Her art is autistic in other ways too. Autistic literalism has its visual equivalent; Jessy’s eye acts like a camera. Should we be surprised? Jessy is the seventh autistic person to come to my attention who drew in perspective before the age of eight. Perspective drawing seems to us a mark of artistic sophistication; we know that European artists did not master it until the Renaissance. Yet if we consider art historian E. H. Gombrich’s insight that the normal child draws not what it sees but what it knows — not its perception of the thing but the idea of the thing — we need not wonder at the ability of some autistic people to draw in perspective, even when severely retarded. Cameras do not ponder, they record.
And there is the lack of shading. Only in the last ten years has Jessy learned to gradually alter an expanse of color to make it seem to recede or appear round. Even so, most of her colors remain flat. Indeed, that unsettling tension between the prevailing flatness and the few bits of round is part of what makes her realism surreal. No shading. No nuance. Like her speech. Like her simplified comprehension of what people say, of their expressions, their emotions and needs. I recall the autistic man who when asked of six test photos of faces, “How do they feel?” replied, “Soft.” There is no shading in the way Jessy apprehends the world. Nuance means shading. Call it a metaphor of her autism, or more than a metaphor.
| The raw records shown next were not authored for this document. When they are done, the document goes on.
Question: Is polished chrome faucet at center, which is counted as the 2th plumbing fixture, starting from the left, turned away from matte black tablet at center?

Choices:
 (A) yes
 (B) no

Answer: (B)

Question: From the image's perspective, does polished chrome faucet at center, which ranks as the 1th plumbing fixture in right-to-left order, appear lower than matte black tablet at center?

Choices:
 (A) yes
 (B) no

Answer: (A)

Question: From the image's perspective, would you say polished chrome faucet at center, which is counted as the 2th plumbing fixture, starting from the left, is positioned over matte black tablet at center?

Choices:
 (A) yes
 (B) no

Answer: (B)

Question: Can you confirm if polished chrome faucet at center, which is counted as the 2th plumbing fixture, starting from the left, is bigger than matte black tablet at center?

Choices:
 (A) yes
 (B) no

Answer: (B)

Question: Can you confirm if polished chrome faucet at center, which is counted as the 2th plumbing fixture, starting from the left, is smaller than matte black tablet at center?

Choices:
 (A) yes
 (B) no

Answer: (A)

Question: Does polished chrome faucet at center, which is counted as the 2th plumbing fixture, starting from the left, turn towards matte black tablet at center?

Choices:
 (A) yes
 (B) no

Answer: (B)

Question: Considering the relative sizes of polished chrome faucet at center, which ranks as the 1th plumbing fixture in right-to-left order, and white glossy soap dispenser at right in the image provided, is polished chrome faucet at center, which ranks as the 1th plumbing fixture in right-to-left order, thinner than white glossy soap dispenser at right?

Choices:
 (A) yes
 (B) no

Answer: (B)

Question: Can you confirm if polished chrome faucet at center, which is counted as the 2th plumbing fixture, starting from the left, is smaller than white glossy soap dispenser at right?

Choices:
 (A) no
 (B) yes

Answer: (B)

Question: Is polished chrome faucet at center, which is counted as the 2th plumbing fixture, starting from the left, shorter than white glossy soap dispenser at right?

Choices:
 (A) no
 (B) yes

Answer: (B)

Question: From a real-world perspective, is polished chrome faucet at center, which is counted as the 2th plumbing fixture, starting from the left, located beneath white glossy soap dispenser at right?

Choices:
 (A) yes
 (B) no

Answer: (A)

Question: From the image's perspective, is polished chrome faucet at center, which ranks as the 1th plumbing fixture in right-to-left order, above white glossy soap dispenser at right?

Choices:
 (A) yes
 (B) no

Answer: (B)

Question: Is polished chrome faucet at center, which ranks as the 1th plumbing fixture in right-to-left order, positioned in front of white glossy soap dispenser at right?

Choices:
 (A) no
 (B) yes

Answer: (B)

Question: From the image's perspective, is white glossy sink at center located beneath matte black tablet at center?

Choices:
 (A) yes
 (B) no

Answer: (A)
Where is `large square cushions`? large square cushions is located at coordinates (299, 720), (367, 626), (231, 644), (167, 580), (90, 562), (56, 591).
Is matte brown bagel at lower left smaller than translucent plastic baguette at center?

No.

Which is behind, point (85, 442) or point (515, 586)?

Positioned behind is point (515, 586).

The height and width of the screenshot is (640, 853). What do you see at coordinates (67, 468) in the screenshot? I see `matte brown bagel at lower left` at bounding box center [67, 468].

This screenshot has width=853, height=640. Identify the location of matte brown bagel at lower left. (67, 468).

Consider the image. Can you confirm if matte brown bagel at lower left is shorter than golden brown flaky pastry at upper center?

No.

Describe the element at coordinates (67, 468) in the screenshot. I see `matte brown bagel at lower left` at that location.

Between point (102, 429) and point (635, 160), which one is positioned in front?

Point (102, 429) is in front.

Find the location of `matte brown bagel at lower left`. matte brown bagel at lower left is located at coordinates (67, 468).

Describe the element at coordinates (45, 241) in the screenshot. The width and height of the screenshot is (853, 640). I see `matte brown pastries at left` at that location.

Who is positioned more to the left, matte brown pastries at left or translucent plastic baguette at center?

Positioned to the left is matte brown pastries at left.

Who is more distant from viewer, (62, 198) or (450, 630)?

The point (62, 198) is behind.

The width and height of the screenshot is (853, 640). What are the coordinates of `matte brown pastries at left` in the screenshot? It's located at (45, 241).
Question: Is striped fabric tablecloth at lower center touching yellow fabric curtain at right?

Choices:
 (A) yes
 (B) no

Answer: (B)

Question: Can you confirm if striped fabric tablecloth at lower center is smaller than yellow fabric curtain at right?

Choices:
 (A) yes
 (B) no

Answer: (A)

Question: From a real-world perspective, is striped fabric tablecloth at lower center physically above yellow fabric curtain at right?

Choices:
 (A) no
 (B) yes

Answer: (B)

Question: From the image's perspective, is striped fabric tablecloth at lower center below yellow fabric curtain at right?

But if Jessy’s painting bespeaks her handicap, it is a handicap not surmounted but transmuted into something rich and strange. Here is autism in its core characteristics, literal, repetitive, obsessively exact — yet beautiful. In her paintings, reality has been transfigured. Who wouldn’t want a painting of their house, recognizable to the last detail, but shimmering in colors no householder could conceive? Especially when they can get their favorite constellation thrown in?
I should not, however, allow a metaphor to engulf all autistic art. Stephen Wiltshire, the best-known autistic artist, also has a camera eye, but he makes little use of color, and his fine draftsmanship is as free as Jessy’s is controlled. 1 Mark Rimland works in delicate watercolor washes. Individ
uals are individuals as well as autistic. Jessy has her own obsessions, her own style, her own family, her own genetics. She’s good at numbers. Her father is a theoretical physicist. She can draw. So can I, and her grandfather was a painter. Would she have been a painter — or a mathematician — if she had not been autistic? Who can say how heredity and environment and disability come together?
Nevertheless, the autistic art I have seen has strong commonalities. Buildings are a common subject, and usually one can see every brick. Often these are done from memory, as Jessy drew the science building. Often they are seen from above, or some other viewpoint the artist cannot possibly have occupied. Usually there is characteristic subject matter; one woman obsessively draws traffic lights as people. And there is a characteristic absence; like Jessy, they are unlikely to choose to make portraits. “Too hard.” Again we are drawn back to the autistic core. Buildings are straightforward, straight-edged, their outlines clear. Human beings are… nuanced. Architectural perspective-taking is easy. Social perspective-taking is a different matter.
And that was the handicap we were always at work on. Art is important in itself, as autistic obsessions grow beautiful. But for Jessy it has other kinds of importance. It brings her into contact with people. It enhances her communication skills. It gives her a productive way to fill the empty time after work is done. Compared with these advantages, it hardly seems significant that it allows her to make money.